От близких к поэту литераторов мы перешли к более широкому кругу друзей, доброжелателей, все более распространяющемуся типу «лишних людей»; наконец, к ренегатам, сделавшим те шаги, которых власть напрасно ждала от Пушкина. Во многих случаях мы наблюдали общественную усталость, гибельное раздвоение, угасание молодого задора, которым отличались разные поколения прежней, додекабрьской России. Все это, конечно, имеет прямое отношение к тому ослаблению читательского интереса, которое Пушкин стал замечать с 1828 года. Однако это еще не объясняет, кто же «уловил» многих читателей (ибо число их несомненно росло), чья словесность вытесняла пушкинскую в 1830‐х годах.
Ответ известен давно: коммерческая литература Булгарина, Греча, Сенковского и им подобных. В то время, когда Пушкин почувствовал первые признаки читательского охлаждения, в 1829 году, Булгарин издал своего «Ивана Выжигина», затем «Петра Ивановича Выжигина», «Димитрия Самозванца», другие романы и повести. Спрос оказался больше обычного: за пять дней разошлось 2 тысячи экземпляров «Ивана Выжигина», а в течение двух лет до 7 тысяч. В то время как Пушкин своими сочинениями и журналистскими предприятиями не мог поправить собственных дел, Булгарин и Греч, продолжая издавать «Северную пчелу» и «Сына отечества», получали в год чистого дохода около 20 тысяч рублей серебром.
Причина временного успеха булгариных довольно понятна, об этом говорилось не раз: потакание примитивным вкусам тех, кто выучился грамоте, но не чтению, кому Пушкин, Карамзин чужды, «трудноваты». Примитивные авантюрно-нравоучительные сюжеты с умелым заимствованием некоторых достижений «большой литературы» (развертывание действия в современной России, поверхностный интерес к жизни народа и т. п.).

━━━━━━━━━━━━━━━━━━━━━━━━━━━━━━

▸ ВЫПОЛНИТЕ ЗАДАНИЯ:
A - Перескажите в виде списка абзац текста о читателях Пушкина, начинающийся словами «Ответ известен давно», и сохраните все его основные факты.
B - Продолжите текст о читателях Пушкина, начав сразу после его последнего предложения.
Эти данные не связаны с текстом о читателях Пушкина.

━━━━━━━━━━━━━━━━━━━━━━━━━━━━━━

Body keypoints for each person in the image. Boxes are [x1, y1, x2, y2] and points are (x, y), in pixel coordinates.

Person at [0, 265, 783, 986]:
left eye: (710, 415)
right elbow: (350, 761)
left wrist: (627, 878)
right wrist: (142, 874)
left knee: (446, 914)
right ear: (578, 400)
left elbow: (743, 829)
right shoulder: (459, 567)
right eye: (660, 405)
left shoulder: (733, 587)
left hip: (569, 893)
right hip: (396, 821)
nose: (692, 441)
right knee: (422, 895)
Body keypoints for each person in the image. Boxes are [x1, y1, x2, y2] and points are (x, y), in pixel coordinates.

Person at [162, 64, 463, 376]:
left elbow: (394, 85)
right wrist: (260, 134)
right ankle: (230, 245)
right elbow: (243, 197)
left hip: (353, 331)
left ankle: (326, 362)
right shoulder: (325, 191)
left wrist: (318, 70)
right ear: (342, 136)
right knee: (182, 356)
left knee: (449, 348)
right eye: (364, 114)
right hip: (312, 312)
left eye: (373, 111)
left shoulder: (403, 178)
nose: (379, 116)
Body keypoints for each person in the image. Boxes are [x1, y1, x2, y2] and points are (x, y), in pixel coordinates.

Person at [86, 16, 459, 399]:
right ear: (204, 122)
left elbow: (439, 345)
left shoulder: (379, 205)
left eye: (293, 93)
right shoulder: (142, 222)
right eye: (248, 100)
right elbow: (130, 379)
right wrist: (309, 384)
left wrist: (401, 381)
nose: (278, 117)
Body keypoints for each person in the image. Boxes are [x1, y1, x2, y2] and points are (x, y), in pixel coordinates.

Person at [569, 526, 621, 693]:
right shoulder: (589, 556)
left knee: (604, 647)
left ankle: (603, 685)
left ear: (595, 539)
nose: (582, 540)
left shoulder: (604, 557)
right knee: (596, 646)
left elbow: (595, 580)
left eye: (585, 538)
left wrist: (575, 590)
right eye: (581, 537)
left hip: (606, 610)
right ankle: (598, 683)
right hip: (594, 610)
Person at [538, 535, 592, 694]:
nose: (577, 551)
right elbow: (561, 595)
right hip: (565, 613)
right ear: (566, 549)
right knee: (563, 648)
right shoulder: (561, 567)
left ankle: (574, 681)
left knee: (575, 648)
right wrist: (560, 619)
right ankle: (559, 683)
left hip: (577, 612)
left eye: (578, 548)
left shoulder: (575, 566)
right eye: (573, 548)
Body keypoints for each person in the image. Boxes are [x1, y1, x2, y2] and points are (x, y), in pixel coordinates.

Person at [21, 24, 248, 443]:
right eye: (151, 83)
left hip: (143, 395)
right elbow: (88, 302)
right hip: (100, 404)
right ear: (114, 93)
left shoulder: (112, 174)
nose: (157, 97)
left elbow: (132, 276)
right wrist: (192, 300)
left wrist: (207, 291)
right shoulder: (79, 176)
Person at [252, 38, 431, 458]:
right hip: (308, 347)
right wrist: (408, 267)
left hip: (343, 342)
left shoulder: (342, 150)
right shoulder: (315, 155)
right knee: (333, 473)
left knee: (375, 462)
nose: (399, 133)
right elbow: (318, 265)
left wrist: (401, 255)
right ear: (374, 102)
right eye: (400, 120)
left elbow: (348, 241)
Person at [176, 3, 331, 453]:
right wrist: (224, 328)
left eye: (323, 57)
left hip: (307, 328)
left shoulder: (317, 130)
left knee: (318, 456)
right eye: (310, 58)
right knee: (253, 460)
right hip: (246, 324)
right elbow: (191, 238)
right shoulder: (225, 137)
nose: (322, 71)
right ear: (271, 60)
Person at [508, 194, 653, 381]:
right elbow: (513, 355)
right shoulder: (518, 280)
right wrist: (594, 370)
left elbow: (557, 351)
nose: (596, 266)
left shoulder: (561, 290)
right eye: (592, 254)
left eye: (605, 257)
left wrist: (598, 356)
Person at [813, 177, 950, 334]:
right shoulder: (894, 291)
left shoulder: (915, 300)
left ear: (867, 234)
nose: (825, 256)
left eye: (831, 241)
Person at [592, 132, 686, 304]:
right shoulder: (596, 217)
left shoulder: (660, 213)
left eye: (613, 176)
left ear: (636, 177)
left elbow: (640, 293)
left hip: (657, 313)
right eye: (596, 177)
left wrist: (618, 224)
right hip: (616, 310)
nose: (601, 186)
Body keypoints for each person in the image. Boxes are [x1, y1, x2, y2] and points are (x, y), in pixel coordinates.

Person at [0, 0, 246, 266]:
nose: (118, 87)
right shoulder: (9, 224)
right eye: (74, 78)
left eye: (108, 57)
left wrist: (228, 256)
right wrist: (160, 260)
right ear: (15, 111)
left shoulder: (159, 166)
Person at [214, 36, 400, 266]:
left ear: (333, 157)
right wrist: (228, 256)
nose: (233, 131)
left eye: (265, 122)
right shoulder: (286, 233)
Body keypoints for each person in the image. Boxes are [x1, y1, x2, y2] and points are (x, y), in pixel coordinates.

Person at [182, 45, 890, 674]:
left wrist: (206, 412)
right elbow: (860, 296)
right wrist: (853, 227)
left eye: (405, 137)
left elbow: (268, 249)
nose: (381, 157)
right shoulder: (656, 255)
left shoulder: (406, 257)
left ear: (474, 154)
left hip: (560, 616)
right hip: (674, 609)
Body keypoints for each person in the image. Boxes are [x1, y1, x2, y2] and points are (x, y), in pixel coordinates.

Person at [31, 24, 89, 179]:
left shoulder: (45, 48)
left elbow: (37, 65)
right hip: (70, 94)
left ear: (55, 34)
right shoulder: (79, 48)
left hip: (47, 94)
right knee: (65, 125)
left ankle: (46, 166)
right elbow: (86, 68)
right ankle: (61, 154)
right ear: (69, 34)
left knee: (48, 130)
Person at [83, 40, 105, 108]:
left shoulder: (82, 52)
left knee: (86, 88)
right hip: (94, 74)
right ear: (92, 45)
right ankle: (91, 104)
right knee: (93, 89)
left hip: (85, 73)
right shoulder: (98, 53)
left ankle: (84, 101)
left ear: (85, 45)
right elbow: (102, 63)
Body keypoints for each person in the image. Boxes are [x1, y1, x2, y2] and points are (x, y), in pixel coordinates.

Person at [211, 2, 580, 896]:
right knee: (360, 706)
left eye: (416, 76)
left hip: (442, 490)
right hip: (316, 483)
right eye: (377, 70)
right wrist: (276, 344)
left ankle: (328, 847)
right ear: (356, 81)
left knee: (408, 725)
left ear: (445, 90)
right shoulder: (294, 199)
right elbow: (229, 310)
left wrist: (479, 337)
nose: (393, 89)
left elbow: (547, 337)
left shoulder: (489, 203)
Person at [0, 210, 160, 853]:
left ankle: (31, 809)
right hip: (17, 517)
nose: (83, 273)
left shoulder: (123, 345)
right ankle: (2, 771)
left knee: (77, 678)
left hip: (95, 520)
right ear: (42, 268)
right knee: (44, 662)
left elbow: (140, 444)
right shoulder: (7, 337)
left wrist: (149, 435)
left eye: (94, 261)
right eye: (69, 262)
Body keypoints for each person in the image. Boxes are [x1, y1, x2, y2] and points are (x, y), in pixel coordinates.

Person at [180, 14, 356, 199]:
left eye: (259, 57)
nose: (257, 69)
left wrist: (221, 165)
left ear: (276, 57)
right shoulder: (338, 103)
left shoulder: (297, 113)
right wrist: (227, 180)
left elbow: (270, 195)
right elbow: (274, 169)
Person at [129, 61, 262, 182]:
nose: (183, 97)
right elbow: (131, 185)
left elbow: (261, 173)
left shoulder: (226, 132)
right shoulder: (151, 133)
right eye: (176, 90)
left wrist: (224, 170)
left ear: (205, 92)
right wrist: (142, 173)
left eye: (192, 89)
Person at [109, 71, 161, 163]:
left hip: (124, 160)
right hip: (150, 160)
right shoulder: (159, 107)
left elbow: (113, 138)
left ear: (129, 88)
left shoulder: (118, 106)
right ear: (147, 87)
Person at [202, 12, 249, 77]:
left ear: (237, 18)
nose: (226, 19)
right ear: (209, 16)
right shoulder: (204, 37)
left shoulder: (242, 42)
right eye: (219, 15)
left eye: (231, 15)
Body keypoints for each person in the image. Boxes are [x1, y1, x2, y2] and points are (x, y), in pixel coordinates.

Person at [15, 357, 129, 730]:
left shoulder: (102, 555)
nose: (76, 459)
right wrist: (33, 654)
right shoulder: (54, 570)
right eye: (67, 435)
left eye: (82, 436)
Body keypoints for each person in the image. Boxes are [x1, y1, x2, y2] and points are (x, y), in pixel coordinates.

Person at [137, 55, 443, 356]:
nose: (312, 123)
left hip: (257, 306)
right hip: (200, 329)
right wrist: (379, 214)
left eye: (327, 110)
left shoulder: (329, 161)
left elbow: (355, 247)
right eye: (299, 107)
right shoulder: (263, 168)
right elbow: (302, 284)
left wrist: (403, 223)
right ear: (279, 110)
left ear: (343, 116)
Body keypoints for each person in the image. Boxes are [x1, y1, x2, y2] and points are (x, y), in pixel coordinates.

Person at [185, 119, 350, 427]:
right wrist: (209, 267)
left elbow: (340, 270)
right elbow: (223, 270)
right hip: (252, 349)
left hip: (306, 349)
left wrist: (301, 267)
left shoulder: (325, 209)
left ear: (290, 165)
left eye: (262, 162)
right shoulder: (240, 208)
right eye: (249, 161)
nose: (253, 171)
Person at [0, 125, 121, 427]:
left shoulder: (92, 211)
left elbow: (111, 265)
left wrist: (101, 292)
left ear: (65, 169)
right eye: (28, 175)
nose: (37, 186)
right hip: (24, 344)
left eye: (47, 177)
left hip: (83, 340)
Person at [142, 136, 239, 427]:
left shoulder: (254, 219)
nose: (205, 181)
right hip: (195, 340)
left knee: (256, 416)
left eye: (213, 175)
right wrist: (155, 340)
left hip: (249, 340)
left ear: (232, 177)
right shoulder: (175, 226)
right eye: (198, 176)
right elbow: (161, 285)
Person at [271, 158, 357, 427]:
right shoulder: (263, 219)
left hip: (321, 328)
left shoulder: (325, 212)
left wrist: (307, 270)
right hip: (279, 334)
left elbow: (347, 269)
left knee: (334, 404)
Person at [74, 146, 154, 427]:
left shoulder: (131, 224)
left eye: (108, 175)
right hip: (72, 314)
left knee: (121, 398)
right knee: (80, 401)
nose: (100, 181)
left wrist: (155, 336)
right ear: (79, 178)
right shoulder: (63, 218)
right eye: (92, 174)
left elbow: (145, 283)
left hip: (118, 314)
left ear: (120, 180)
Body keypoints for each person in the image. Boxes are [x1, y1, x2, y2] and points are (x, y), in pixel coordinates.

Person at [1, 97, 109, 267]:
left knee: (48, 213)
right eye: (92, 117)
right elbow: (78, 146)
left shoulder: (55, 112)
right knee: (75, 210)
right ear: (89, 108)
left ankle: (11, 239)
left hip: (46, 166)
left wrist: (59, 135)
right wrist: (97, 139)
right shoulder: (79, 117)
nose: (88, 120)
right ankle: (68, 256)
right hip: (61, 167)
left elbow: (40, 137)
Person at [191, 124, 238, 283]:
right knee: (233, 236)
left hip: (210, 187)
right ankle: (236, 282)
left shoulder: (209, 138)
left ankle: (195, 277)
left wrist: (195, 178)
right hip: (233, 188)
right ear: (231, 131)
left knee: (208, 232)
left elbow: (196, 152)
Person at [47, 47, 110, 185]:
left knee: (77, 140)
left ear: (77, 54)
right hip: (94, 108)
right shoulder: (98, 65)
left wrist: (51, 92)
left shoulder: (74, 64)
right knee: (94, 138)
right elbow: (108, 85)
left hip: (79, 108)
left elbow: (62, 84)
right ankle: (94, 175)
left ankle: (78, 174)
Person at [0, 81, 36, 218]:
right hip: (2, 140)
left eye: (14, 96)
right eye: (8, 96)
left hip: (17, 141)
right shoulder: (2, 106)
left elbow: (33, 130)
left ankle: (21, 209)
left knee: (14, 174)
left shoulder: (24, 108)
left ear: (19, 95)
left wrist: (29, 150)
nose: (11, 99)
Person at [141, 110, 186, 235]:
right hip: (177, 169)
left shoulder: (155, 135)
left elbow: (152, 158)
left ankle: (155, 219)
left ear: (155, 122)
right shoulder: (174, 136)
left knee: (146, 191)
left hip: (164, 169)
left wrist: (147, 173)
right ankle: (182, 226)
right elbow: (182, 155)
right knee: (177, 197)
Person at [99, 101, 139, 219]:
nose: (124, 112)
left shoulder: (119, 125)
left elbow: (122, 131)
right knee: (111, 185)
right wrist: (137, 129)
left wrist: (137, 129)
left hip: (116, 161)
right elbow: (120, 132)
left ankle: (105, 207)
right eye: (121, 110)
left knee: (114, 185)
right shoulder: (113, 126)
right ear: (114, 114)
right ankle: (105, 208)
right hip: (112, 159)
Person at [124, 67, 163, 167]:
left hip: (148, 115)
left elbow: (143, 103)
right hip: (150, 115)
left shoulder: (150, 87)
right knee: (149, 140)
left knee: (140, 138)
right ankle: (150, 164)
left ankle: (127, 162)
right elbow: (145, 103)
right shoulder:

━━━━━━━━━━━━━━━━━━━━━━━━━━━━━━

▸ ПИСЬМЕННЫЕ ОТВЕТЫ:
A -
- Пушкинскую словесность вытесняла коммерческая литература Булгарина, Греча, Сенковского и им подобных.
- В 1829 году, когда Пушкин почувствовал первые признаки читательского охлаждения, Булгарин издал «Ивана Выжигина», затем «Петра Ивановича Выжигина», «Димитрия Самозванца», другие романы и повести.
- «Иван Выжигин» разошелся тиражом 2 тысячи экземпляров за пять дней и до 7 тысяч за два года.
- Пушкин не мог поправить своих дел ни сочинениями, ни журналистскими предприятиями.
- Булгарин и Греч, издавая «Северную пчелу» и «Сына отечества», получали около 20 тысяч рублей серебром чистого дохода в год.

B -
Большую активность Пушкина и его друзей в осмеивании Булгарина, обстрел его эпиграммами, презрительными прозвищами объясняли нередко тем, что Пушкин был задет лично (прямые и косвенные доносы Булгарина, насмешки над предками поэта, вызвавшие «Мою родословную», и т. п.). Конечно, это объяснение необходимое, но недостаточное: ничтожность Булгарина – литератора и человека контрастировала с энергией противобулгаринских ударов. Высказывалось мнение об огорчении пушкинского круга удачами Булгарина на книжном рынке; да, разумеется, и это было – поэт преимущественно писал о нечистых приемах «грачей-разбойников» (Булгарина и Греча) в их борьбе с конкурентами, пытался «доказать правительству, что оно может иметь дело с людьми хорошими, а не с литературными шельмами, как досель сие было».
И все же чего-то не хватало при разборе причин, зачем Пушкин (а вместе с ним и за ним несколько литературных поколений) так много внимания уделял лицу, как будто совсем того не заслуживающему.
Несколько лет назад Д. А. Гранин выдвинул гипотезу, что Пушкин видел в Булгарине тип, во многом сходный с образом Сальери.
Ряд несомненно совпадающих черт у Булгарина и отрицательного героя «маленькой трагедии», однако, не перекрывал слишком уж разительных отличий; сам автор гипотезы отмечал, что «Сальери велик – Булгарин мелок, Сальери боготворит искусство – Булгарин торгует им бессовестно и корыстно. Сальери способен убить – Булгарин написать донос. Пушкин относится к Сальери с интересом, сатанинская философия Сальери – достойный противник; Булгарина Пушкин презирает».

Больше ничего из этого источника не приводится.